How to Train New Employees Fast Without Babysitting Them
Most small business owners train new hires by following them around for a week. It's exhausting, inconsistent, and the minute you stop watching, standards slip. There's a better system.
The problem with how most small businesses train
The typical small business training method is: watch me, then you try. The owner shadows the new hire for 3–5 days, answers the same questions every time, and prays the hire remembers everything after day one of working solo.
When training is entirely verbal and in-person, you're the bottleneck. You can't scale, take a day off, or bring on two people at once without the whole system collapsing. And every new hire learns a slightly different version of the job depending on what mood you were in during training week.
The 3-phase training system that works
Phase 1: Document before they arrive (Day 0)
Every task they'll do in the first two weeks gets a written SOP. Not a paragraph — a numbered procedure with specific steps. They read this before their first shift. They arrive knowing the sequence, not hearing it for the first time while you're juggling something else.
Phase 2: Watch once, do once (Days 1–3)
You demonstrate each procedure exactly as written in the SOP. They follow along on the document while you work. Then they do it while you watch. Your only job is to confirm the document is accurate — not to invent training on the fly. If they do something wrong, point them back to the SOP step, not your verbal correction.
Phase 3: Independent with a reference (Days 4–14)
They work solo. The SOP is their reference. When they have a question, you ask "what does the procedure say?" before answering. This builds the habit of consulting the document instead of interrupting you — and it tells you if the document needs updating.
What to document first
Prioritize procedures in this order:
- Opening and closing procedures — these happen every day and are the highest-risk for variance
- The primary revenue-generating task — whatever the hire was brought on to do most of the time
- Customer-facing interactions — greeting, handling complaints, taking orders or payments
- Safety and emergency procedures — what to do if something goes wrong
- Anything that's caused a problem before — if you've had to correct someone for the same mistake twice, it needs a procedure
How long a training SOP should be
Long enough to cover every step — short enough to read in under 5 minutes. Most single-task SOPs are 1–2 pages.
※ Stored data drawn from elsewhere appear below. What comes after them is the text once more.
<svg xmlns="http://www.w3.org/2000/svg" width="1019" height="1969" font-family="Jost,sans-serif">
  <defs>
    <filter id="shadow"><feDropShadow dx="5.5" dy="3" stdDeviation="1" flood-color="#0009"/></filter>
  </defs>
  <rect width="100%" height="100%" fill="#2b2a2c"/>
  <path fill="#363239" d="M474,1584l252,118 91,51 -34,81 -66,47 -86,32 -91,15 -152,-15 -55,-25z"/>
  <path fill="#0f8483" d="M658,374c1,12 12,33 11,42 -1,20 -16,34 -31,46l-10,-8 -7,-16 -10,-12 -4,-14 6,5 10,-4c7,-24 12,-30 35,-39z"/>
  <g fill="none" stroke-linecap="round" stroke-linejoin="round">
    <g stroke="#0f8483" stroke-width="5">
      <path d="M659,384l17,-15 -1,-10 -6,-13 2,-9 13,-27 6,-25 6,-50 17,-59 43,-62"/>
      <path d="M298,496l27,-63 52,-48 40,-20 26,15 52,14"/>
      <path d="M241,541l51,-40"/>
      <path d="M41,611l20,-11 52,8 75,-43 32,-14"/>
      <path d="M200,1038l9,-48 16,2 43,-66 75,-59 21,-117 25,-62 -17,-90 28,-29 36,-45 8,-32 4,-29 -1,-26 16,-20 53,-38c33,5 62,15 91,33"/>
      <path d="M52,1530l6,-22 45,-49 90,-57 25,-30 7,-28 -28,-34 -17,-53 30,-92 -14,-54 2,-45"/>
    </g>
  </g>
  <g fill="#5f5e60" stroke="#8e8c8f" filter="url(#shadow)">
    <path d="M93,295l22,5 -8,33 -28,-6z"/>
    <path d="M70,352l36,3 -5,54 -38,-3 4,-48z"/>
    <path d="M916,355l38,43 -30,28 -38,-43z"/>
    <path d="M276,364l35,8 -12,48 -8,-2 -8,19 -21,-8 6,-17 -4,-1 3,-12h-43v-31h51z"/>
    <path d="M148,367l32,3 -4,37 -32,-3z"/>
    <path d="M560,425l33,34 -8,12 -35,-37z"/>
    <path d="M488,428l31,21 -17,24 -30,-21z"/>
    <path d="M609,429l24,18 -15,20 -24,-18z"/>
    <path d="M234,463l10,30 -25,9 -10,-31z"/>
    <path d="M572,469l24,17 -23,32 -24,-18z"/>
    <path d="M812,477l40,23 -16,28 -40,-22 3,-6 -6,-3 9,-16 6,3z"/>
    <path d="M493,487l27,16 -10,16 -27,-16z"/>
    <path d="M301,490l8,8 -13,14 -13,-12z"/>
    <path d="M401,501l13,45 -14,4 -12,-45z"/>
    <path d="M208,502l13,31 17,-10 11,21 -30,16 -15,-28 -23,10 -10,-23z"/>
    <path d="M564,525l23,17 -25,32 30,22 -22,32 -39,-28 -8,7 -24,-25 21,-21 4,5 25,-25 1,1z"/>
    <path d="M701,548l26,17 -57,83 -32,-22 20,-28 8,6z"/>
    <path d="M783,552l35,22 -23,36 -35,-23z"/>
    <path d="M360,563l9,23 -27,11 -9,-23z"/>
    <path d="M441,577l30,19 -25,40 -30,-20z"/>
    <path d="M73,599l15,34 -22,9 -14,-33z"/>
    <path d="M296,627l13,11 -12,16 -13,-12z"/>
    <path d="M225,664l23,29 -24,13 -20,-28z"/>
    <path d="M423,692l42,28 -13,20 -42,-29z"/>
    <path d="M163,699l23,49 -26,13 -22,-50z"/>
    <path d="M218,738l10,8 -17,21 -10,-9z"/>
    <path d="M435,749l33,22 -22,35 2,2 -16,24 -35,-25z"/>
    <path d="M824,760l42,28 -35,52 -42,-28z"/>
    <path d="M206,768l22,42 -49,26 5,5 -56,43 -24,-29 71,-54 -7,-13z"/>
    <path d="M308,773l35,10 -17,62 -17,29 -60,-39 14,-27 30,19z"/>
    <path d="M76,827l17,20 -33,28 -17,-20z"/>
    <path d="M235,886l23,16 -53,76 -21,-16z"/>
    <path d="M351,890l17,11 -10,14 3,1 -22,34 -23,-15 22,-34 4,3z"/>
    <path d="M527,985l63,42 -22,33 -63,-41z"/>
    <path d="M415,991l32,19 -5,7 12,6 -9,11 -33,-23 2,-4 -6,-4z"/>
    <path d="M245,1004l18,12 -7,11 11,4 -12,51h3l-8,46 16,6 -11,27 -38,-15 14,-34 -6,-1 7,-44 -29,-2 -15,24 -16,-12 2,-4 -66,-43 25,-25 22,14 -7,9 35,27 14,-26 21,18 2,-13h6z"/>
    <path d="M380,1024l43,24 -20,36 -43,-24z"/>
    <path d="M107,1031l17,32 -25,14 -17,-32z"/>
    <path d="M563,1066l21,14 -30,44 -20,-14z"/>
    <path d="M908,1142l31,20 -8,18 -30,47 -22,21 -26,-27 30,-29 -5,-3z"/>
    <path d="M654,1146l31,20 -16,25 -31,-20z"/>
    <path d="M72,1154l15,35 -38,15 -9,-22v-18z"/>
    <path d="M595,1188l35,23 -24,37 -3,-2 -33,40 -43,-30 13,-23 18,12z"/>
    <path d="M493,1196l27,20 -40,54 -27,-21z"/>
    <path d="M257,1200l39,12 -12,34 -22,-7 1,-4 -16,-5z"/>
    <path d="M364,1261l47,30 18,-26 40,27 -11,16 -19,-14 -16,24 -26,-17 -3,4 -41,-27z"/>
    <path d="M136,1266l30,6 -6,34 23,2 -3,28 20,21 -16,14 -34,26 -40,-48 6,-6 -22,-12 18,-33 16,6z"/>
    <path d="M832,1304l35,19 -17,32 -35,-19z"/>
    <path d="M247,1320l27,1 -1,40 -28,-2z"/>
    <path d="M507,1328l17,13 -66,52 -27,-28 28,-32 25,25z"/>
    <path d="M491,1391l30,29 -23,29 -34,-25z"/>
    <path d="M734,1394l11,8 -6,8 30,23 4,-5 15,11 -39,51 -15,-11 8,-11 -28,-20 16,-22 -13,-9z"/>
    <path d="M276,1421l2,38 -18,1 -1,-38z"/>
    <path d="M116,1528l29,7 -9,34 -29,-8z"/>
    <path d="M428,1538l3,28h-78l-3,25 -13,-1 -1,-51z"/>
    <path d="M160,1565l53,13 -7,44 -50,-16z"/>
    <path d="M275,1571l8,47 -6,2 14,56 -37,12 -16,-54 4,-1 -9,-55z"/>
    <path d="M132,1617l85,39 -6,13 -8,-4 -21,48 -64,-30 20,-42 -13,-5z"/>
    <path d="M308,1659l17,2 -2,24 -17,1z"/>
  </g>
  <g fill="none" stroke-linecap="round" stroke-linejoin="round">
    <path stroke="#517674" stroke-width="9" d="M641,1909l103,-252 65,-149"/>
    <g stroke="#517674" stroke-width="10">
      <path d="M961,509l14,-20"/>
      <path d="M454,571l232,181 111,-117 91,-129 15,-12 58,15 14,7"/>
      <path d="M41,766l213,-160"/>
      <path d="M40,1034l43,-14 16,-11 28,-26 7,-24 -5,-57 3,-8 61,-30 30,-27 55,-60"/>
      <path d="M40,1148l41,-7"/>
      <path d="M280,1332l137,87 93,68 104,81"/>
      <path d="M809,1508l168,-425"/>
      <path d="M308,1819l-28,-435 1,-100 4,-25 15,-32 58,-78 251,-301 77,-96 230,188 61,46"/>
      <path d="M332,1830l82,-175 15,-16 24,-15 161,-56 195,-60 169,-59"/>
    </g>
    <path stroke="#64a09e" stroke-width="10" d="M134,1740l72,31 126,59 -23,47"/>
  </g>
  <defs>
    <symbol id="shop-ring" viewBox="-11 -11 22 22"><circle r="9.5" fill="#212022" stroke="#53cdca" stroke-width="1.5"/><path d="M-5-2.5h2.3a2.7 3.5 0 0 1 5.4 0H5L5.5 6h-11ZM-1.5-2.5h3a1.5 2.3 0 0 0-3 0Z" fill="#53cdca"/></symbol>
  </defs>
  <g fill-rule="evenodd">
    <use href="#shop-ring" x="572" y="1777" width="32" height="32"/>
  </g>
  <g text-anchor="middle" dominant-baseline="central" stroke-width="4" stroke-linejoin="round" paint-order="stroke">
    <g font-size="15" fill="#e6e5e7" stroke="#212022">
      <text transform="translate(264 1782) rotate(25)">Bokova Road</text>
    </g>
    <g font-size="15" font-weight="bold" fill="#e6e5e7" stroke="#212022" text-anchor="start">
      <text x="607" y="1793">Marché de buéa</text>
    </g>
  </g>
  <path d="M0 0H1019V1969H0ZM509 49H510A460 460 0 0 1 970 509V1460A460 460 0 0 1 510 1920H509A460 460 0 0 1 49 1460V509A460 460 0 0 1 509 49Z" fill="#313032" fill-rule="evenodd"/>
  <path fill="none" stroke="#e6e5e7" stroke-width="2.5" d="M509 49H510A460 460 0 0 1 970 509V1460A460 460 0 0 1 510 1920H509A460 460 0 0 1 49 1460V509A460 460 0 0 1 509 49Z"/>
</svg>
If a procedure is genuinely more complex, split it into sub-procedures.
The test: hand the document to someone who has never done this job and ask them to do the task from the procedure alone. If they get stuck, the procedure is missing a step. If they make errors, the procedure is ambiguous. Fix it until the test passes.
The ROI of written training procedures
A 2-hour investment in writing a core procedure pays dividends every time you hire:
- First-week questions drop by ~60% — new hires answer themselves from the document
- Consistency improves — customers get the same experience regardless of who's working
- You can train two people simultaneously — hand them both the document
- When someone quits, the next hire gets up to speed faster because the knowledge isn't locked in the previous employee's head
The trap: procedures no one can find
Written procedures only work if they're accessible. A Google Doc buried in a Drive folder doesn't help a new hire on day one. Print the core procedures, laminate them if appropriate, and keep them at the workstation. If your industry uses binders, use binders. The format should match how your team actually works.
Getting the procedures written
The hardest part isn't knowing what to write — it's finding the time. Most business owners know their procedures inside out but can't sit down and write them properly between managing customers, ordering inventory, and handling the thousand other things that come up daily.
TalkNDone exists for exactly this situation. Describe your procedure out loud the way you'd explain it to a new hire — either by typing or recording your voice — and the AI generates a formatted, printable SOP PDF. Most procedures take 5 minutes to describe and arrive ready to hand to a new hire the same day.
A practical starting point
Pick the three procedures you've explained out loud the most this year. Those are the ones costing you the most time in training. Document those first. You'll immediately feel the difference when the next hire arrives.